Seu estado se agravava, mas aparentemente se demonstrava despreocupado com a própria vida. Seu riso, porém, era cada vez mais triste. Um abcesso, rasgado pelo dentista Bruno de Moraes, insistiu para que novamente mudasse de ares. Por fim, seguiu, em fevereiro pra Friburgo.

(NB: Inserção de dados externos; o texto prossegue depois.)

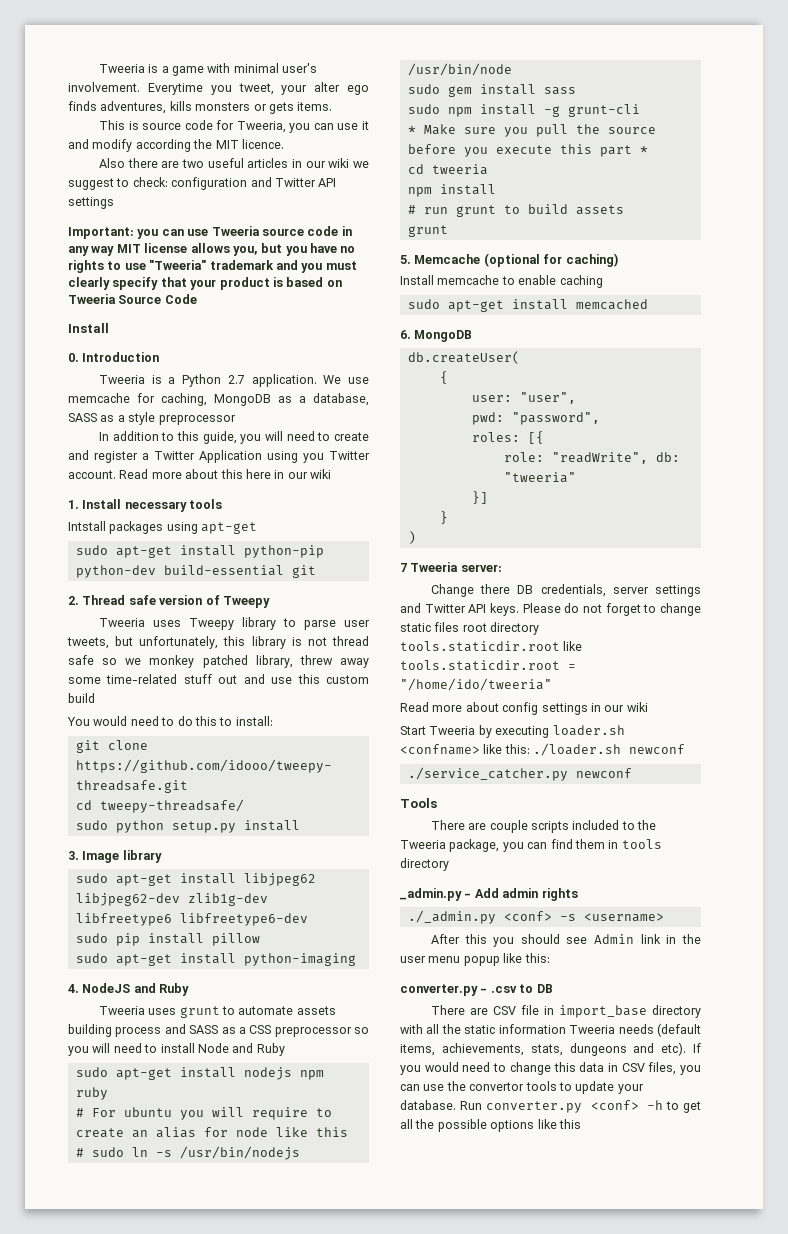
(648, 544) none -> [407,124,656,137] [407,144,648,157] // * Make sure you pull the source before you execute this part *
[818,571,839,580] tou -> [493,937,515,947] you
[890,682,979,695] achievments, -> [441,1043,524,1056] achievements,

Regressando ao Rio, visitou Ceci e, tristemente, lhe deu os versos de um de seus recentes sambas, inteiramente dedicado a ela, chamado “Último Desejo”:

Nosso amor que eu não esqueço,
E que teve seu começo,
Numa festa de São João,
Morre hoje sem foguete
Sem retrato...Sem bilhete...
Sem luar...Sem violão...
Perto de você me calo
Tudo penso...Nada falo...
Tenho medo de chorar
Nunca mais quero o seu beijo
Mas meu último desejo
Você não pode negar.

Se alguma pessoa amiga
Pedir que você lhe diga
Se você me quer ou não,
Diga que você me adora...
Que você lamenta e chora
A nossa separação.
Ás pessoas que eu detesto
Diga sempre que eu não presto
Que o meu lar é um botequim...
Que eu atrasei sua vida,
Que eu não mereço a comida
Que você pagou pra mim.


Certa madrugada, Ceci encontrou-se com Hélio, irmão de Noel, em companhia de um seu primo-irmão, sendo convidada a ceiar. Palestrando a respeito da situação do doente, a certa altura, inopinadamente, o primo-irmão fez-lhe uma desfeita, atirando-lhe ao rosto um copo cheio de cerveja, taxando-a de culpada da moléstia do compositor. Dias depois Noel procurou-a, pedindo-lhe desculpas pelo ato impensado de seu primo. Foi a última vez que viu Noel Rosa.


Publicado originalmente em ALMIRANTE. No tempo de Noel Rosa. Rio de Janeiro: Francisco Alves, 1963.